The records that appear below are to be restated word for word.

[[ Source information, beginning ]]

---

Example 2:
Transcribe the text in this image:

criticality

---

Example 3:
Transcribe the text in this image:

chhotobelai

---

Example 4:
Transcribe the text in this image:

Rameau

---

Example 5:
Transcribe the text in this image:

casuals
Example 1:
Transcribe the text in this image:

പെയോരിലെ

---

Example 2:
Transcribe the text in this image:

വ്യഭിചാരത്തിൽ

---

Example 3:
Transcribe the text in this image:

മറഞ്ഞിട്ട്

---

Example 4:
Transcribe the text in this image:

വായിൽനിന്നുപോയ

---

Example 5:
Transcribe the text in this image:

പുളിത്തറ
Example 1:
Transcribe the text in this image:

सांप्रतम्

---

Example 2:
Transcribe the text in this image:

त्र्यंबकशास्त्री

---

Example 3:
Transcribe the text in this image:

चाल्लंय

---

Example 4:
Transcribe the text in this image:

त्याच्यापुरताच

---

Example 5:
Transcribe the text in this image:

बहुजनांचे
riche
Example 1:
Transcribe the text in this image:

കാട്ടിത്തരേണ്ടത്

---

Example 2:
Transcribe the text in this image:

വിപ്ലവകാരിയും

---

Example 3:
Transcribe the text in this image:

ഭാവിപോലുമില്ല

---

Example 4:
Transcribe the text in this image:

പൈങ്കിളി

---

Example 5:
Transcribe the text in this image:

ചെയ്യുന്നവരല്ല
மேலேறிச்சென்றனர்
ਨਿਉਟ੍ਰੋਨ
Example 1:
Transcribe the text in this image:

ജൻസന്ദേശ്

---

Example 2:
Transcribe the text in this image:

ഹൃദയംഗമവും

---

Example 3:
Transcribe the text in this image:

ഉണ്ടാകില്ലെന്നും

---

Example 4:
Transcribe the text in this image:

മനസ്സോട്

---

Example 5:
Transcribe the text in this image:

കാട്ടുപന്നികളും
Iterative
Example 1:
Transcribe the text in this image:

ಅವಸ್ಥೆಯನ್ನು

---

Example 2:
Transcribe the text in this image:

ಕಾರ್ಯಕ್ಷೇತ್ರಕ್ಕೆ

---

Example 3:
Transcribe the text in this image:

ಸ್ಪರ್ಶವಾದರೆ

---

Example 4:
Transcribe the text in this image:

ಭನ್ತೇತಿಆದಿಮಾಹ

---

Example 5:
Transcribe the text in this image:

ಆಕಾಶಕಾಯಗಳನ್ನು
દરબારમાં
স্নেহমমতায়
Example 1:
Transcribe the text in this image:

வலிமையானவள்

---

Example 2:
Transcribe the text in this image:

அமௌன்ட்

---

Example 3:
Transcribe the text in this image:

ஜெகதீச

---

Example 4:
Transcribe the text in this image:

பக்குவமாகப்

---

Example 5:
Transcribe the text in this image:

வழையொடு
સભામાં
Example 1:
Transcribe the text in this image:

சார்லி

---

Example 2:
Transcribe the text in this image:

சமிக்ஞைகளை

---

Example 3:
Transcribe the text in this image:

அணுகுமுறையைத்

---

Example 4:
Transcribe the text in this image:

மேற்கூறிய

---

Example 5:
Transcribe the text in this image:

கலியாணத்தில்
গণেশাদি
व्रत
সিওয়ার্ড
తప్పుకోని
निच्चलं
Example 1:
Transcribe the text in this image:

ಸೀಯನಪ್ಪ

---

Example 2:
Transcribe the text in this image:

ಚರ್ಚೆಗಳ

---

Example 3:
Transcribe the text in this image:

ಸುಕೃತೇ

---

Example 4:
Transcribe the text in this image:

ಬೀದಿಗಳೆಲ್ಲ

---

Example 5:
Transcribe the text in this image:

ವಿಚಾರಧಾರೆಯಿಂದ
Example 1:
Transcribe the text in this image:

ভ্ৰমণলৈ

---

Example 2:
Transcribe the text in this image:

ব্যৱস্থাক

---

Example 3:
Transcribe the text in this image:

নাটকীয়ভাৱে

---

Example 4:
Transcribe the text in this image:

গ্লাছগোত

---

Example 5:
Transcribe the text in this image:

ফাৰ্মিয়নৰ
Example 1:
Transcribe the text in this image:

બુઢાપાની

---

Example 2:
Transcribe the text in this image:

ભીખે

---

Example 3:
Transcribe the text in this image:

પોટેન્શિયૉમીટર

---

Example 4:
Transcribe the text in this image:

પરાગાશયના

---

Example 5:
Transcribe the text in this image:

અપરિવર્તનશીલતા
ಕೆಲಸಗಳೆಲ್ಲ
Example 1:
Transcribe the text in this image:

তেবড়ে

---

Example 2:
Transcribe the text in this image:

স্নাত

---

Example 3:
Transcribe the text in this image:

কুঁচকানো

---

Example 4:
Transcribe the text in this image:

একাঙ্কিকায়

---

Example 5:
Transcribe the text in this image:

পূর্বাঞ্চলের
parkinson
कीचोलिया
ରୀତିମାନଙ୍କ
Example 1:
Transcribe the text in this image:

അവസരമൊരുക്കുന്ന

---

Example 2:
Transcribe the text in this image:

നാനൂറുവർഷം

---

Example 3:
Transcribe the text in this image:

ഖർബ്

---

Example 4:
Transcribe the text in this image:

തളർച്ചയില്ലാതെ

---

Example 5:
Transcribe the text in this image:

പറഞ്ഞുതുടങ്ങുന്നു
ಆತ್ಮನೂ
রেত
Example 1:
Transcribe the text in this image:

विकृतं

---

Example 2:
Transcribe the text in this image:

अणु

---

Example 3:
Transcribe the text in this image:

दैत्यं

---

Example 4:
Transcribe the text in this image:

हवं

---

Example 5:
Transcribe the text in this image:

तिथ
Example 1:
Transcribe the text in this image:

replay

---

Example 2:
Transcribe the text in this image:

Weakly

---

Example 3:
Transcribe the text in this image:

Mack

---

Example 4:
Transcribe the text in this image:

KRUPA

[[ Source information, end ]]

Solved exercise
---

Example 2:
Transcribe the text in this image:

criticality

---

Example 3:
Transcribe the text in this image:

chhotobelai

---

Example 4:
Transcribe the text in this image:

Rameau

---

Example 5:
Transcribe the text in this image:

casuals
Example 1:
Transcribe the text in this image:

പെയോരിലെ

---

Example 2:
Transcribe the text in this image:

വ്യഭിചാരത്തിൽ

---

Example 3:
Transcribe the text in this image:

മറഞ്ഞിട്ട്

---

Example 4:
Transcribe the text in this image:

വായിൽനിന്നുപോയ

---

Example 5:
Transcribe the text in this image:

പുളിത്തറ
Example 1:
Transcribe the text in this image:

सांप्रतम्

---

Example 2:
Transcribe the text in this image:

त्र्यंबकशास्त्री

---

Example 3:
Transcribe the text in this image:

चाल्लंय

---

Example 4:
Transcribe the text in this image:

त्याच्यापुरताच

---

Example 5:
Transcribe the text in this image:

बहुजनांचे
riche
Example 1:
Transcribe the text in this image:

കാട്ടിത്തരേണ്ടത്

---

Example 2:
Transcribe the text in this image:

വിപ്ലവകാരിയും

---

Example 3:
Transcribe the text in this image:

ഭാവിപോലുമില്ല

---

Example 4:
Transcribe the text in this image:

പൈങ്കിളി

---

Example 5:
Transcribe the text in this image:

ചെയ്യുന്നവരല്ല
மேலேறிச்சென்றனர்
ਨਿਉਟ੍ਰੋਨ
Example 1:
Transcribe the text in this image:

ജൻസന്ദേശ്

---

Example 2:
Transcribe the text in this image:

ഹൃദയംഗമവും

---

Example 3:
Transcribe the text in this image:

ഉണ്ടാകില്ലെന്നും

---

Example 4:
Transcribe the text in this image:

മനസ്സോട്

---

Example 5:
Transcribe the text in this image:

കാട്ടുപന്നികളും
Iterative
Example 1:
Transcribe the text in this image:

ಅವಸ್ಥೆಯನ್ನು

---

Example 2:
Transcribe the text in this image:

ಕಾರ್ಯಕ್ಷೇತ್ರಕ್ಕೆ

---

Example 3:
Transcribe the text in this image:

ಸ್ಪರ್ಶವಾದರೆ

---

Example 4:
Transcribe the text in this image:

ಭನ್ತೇತಿಆದಿಮಾಹ

---

Example 5:
Transcribe the text in this image:

ಆಕಾಶಕಾಯಗಳನ್ನು
દરબારમાં
স্নেহমমতায়
Example 1:
Transcribe the text in this image:

வலிமையானவள்

---

Example 2:
Transcribe the text in this image:

அமௌன்ட்

---

Example 3:
Transcribe the text in this image:

ஜெகதீச

---

Example 4:
Transcribe the text in this image:

பக்குவமாகப்

---

Example 5:
Transcribe the text in this image:

வழையொடு
સભામાં
Example 1:
Transcribe the text in this image:

சார்லி

---

Example 2:
Transcribe the text in this image:

சமிக்ஞைகளை

---

Example 3:
Transcribe the text in this image:

அணுகுமுறையைத்

---

Example 4:
Transcribe the text in this image:

மேற்கூறிய

---

Example 5:
Transcribe the text in this image:

கலியாணத்தில்
গণেশাদি
व्रत
সিওয়ার্ড
తప్పుకోని
निच्चलं
Example 1:
Transcribe the text in this image:

ಸೀಯನಪ್ಪ

---

Example 2:
Transcribe the text in this image:

ಚರ್ಚೆಗಳ

---

Example 3:
Transcribe the text in this image:

ಸುಕೃತೇ

---

Example 4:
Transcribe the text in this image:

ಬೀದಿಗಳೆಲ್ಲ

---

Example 5:
Transcribe the text in this image:

ವಿಚಾರಧಾರೆಯಿಂದ
Example 1:
Transcribe the text in this image:

ভ্ৰমণলৈ

---

Example 2:
Transcribe the text in this image:

ব্যৱস্থাক

---

Example 3:
Transcribe the text in this image:

নাটকীয়ভাৱে

---

Example 4:
Transcribe the text in this image:

গ্লাছগোত

---

Example 5:
Transcribe the text in this image:

ফাৰ্মিয়নৰ
Example 1:
Transcribe the text in this image:

બુઢાપાની

---

Example 2:
Transcribe the text in this image:

ભીખે

---

Example 3:
Transcribe the text in this image:

પોટેન્શિયૉમીટર

---

Example 4:
Transcribe the text in this image:

પરાગાશયના

---

Example 5:
Transcribe the text in this image:

અપરિવર્તનશીલતા
ಕೆಲಸಗಳೆಲ್ಲ
Example 1:
Transcribe the text in this image:

তেবড়ে

---

Example 2:
Transcribe the text in this image:

স্নাত

---

Example 3:
Transcribe the text in this image:

কুঁচকানো

---

Example 4:
Transcribe the text in this image:

একাঙ্কিকায়

---

Example 5:
Transcribe the text in this image:

পূর্বাঞ্চলের
parkinson
कीचोलिया
ରୀତିମାନଙ୍କ
Example 1:
Transcribe the text in this image:

അവസരമൊരുക്കുന്ന

---

Example 2:
Transcribe the text in this image:

നാനൂറുവർഷം

---

Example 3:
Transcribe the text in this image:

ഖർബ്

---

Example 4:
Transcribe the text in this image:

തളർച്ചയില്ലാതെ

---

Example 5:
Transcribe the text in this image:

പറഞ്ഞുതുടങ്ങുന്നു
ಆತ್ಮನೂ
রেত
Example 1:
Transcribe the text in this image:

विकृतं

---

Example 2:
Transcribe the text in this image:

अणु

---

Example 3:
Transcribe the text in this image:

दैत्यं

---

Example 4:
Transcribe the text in this image:

हवं

---

Example 5:
Transcribe the text in this image:

तिथ
Example 1:
Transcribe the text in this image:

replay

---

Example 2:
Transcribe the text in this image:

Weakly

---

Example 3:
Transcribe the text in this image:

Mack

---

Example 4:
Transcribe the text in this image:

KRUPA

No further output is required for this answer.